Tout au long de ce récit mené par Lamia, la jeune réfugiée prends, sous le regard et la voix de sa protectrice, des noms et des épithètes qui témoignent de l’évolution de leurs liens. Tour d’abord “étrangère” et “nymphe”, elle va devenir “starlette”, “effrontée”, “oiselle”, “donzelle” ou “péronnelle” ; plus loin “fille perdue” et “Lolita”. Dans certains moments d’exaspération, elle deviendra “morveuse”, “petite imbécile” ou “greluche égarée”, avant que l’amour ne triomphe et qu’elle ne se métamorphose alors en “ma petite soeur”, “mon enfant”, “mon bébé”... offrant ainsi les mots maternels à cette histoire de tendresse et de filiation, à cette histoire d’amour non-avoué, à ce ratage des sentiments, à ces parallèles qui ont résisté au destin qui les invitait à se rencontrer.
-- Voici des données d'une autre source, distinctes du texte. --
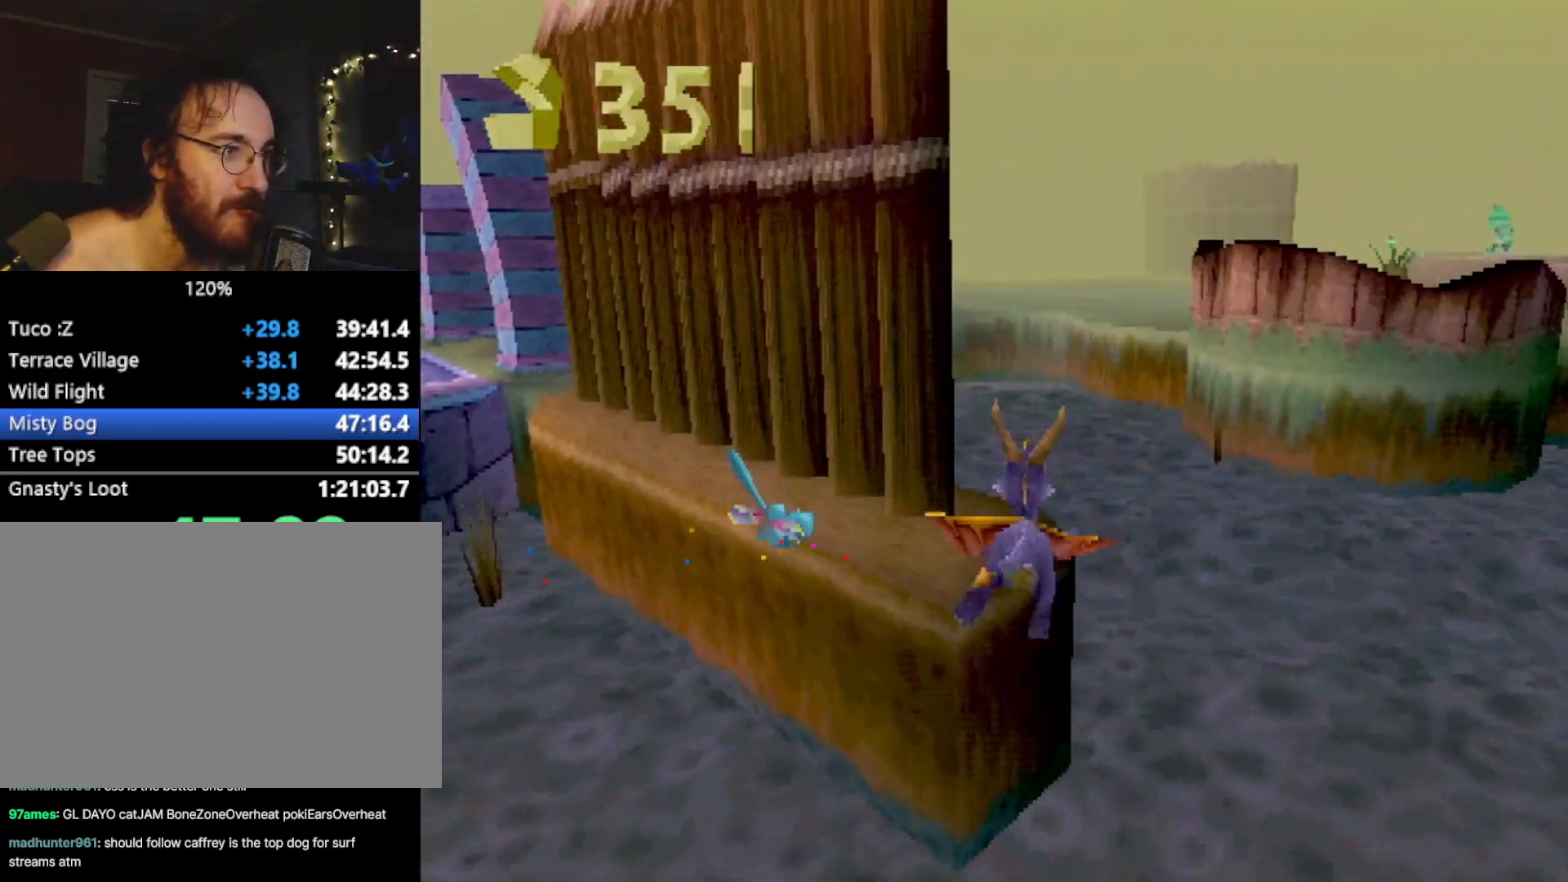
{"buttons": ["CROSS", "SQUARE"], "left_stick": "center", "events": [[166, "left_stick", "up-left"], [267, "CROSS", "down"], [483, "left_stick", "center"]]}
Le romancier a choisi de placer ses personnages dans les murs chargés d’histoire de la maison de Lamia. Une maison “au centre” de l’intrigue et qui devient le temps d’un chapitre un personnage riche d’un passé témoignant des traces, heureuses et amères, de l’Histoire de son pays. "Harraga" est un livre construit en quatre saisons. Quatre chapitres, tous précédés d’un poème et suivis d’un épilogue. Placé sous le signe des «harragas », ces « brûleurs de route » qui préfèrent l’incertitude de la fuite et de l’exil aux douleurs de ce pays «d’où l’on part davantage que l’on n’y arrive », ce roman, dans la sobriété d’une langue élégante et sobre, dit une large part de la détresse d’une population en mal être, en mal vivre, en dérive d’un monde emporté dans les furies des extrêmes. Lamia et Cherifa, deux femmes, deux générations qui se croisent “dans le tumulte des jours”. L’une s’est accrochée à quelques maigres certitudes et n’a pas su -n’a pas pu- entendre l’autre et sa quête éperdue d’absolu...

Peu après ce roman, Boualem Sansal a publié un bref et rude pamphlet, "Poste restante : Alger" (également aux Editions Gallimard), sous-titré “lettre de colère et d’espoir à mes compatriotes”, un titre prémonitoire car le livre est demeuré hors des frontières et à ce jour loin des lecteurs auxquels il était prioritairement destiné.